Chaaria è un sogno da realizzare giorno per giorno.

Un luogo in cui vorrei che tutti i poveri e gli ammalati venissero accolti e curati.

Vorrei poter fare di più per questa gente, che non ha nulla e soffre per malattie facilmente curabili, se solo ci fossero i mezzi.

Vorrei smetterla di dire “vai altrove, perché non possiamo curarti”.

Anche perché andare altrove, qui, vuol dire aggiungere altra fatica, altro sudore, altro dolore, per uomini, donne e bambini che hanno già camminato per giorni interi.

E poi, andare dove?

Gli ospedali pubblici hanno poche medicine, quelli privati sono troppo costosi.

Ecco perché penso, ostinatamente, che il nostro ospedale sia un segno di speranza per questa gente. Non ci sarà tutto, ma facciamo il possibile. Anzi, l’impossibile.

Quello che mi muove, che ci muove, è la carità verso l’altro, verso tutti. Nessuno escluso.

Gesù ci ha detto di essere presenti nel più piccolo e nel più diseredato.

Questo è quello che facciamo, ogni giorno.


Fratel Beppe Gaido


martedì 27 gennaio 2015

Similar presentations but different outcomes

We had 2 cases of intestinal obstruction in 2 consecutive days. Both of them were clearly due to mechanical causes.
The first patient was referred to us by someone who had done an explorative paracentesis with a syringe (without U/S guide) in another facility. 
He reported that the material collected was fecaloid and so he was thinking of intestinal perforation with peritonitis.
Visiting the patient I have realized that the presentation was classical for mechanical obstruction: hyperactive intestinal sounds, important abdominal distension, absence of peritonism and evidence of tympanic percussion.
I have done a U/S to find out if there was free fluid in the peritoneum, as the previous clinician was proposing, but I did not find any. There was only an enormous gaseous distension.
I have thought that my colleague had been very imprudent in doing a paracentesis without the support of an ultrasound, and probably he had perforated an intestinal loop from which the fecaloid matter was coming from.
We have entered theater for an emergency laparatomy  and we have found an enormous sigmoid volvolus.
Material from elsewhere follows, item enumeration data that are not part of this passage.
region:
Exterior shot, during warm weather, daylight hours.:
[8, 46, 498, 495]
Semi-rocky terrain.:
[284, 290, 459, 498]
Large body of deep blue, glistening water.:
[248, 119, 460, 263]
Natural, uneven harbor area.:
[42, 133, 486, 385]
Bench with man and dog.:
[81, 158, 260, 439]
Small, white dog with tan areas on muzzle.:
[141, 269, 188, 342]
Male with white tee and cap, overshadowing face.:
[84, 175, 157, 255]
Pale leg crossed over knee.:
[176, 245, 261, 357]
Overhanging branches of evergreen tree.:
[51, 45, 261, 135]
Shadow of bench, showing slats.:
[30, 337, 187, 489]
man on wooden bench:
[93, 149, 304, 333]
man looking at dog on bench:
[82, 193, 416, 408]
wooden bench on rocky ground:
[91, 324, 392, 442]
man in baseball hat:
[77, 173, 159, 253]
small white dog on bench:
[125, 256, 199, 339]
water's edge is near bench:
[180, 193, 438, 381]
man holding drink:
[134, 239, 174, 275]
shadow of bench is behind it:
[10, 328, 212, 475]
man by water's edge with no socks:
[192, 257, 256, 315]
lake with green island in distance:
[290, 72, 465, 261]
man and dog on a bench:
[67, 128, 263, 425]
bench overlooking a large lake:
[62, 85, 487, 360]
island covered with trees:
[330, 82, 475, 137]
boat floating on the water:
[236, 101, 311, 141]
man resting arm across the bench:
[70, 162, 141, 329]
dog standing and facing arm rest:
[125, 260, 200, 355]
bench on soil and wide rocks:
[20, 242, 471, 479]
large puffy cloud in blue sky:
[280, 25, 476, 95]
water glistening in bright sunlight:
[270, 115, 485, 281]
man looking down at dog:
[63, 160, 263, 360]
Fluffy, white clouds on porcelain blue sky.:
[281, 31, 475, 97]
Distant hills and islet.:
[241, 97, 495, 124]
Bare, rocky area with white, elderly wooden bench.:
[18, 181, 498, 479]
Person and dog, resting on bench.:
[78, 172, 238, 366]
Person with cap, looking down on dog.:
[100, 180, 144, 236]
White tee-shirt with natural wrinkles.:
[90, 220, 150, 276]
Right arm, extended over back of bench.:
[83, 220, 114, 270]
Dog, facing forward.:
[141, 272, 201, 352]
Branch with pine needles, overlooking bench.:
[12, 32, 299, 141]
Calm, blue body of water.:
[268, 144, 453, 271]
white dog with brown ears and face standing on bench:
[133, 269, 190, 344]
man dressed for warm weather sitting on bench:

It was so big that Dr Max had never seen something like that in the whole of his long career. I have told Max that for me it was already the second time to see such a huge sigmoid because dolicocolon here is more common than in Europe.
Derotation was somehow cumbersome, either because it was difficult to find the exact location of the twist and because the extreme dilatation was rendering the maneuver risky and more complicated. 
Eventually we succeeded to derotate the gut but the problem was now how to squeeze the enormous amount of flatus out of it: without doing that, it would never have been possible to close again the abdomen. We have tried milking the sigmoid down to the rectum with our fingers, but the method seemed to be pretty useless: the flatus was slipping back any time we tried to push it down. The only solution has been to create a small opening on the coecum and to allow the flatus to come out.
The maneuver was in fact quickly successful.
After suturing the intestinal opening we had created, the closing of the abdominal wall was actually not difficult at all, because the intestine was completely back to the normal size.
Therefore the operation finished well, the condition was benign and the prognosis pretty good.
The following day we have received a similar case. The abdomen of the patient was so distended; the intestinal sounds were metallic and increased. He had not passed stool for some days and he was vomiting. The ultrasound showed gaseous distension with no free fluid in the peritoneal cavity.
Thinking of a similar condition we have entered theater with high hopes of helping this patient as well. Unfortunately we got a nasty surprise when we opened his abdomen.
The dilatation involved only the ascending colon and the small intestine. Palpating just above the distended colon we found a big tumour of the hepatic flexure, causing total stenosis and obstruction. 
The tumour also involved the posterior wall of the peritoneum, and around it there were many enlarged lymphnodes.
Dr Max decided that the malignancy was beyond any possibility of resection: therefore we decided on biopsy and bypass with anastomosis between ascending and transverse colon. The operation was successful and the anastomosis very neat, but obviously in this case our work has been exclusively palliative and did not change the long term prognosis of the patient.
As we can appreciate, the cases were very similar at presentation, but the conditions were completely different, and so it will also be the long term prognosis: for both we have solved the intestinal obstruction, but only in one case we will be able to write “healed” on the discharge sheet.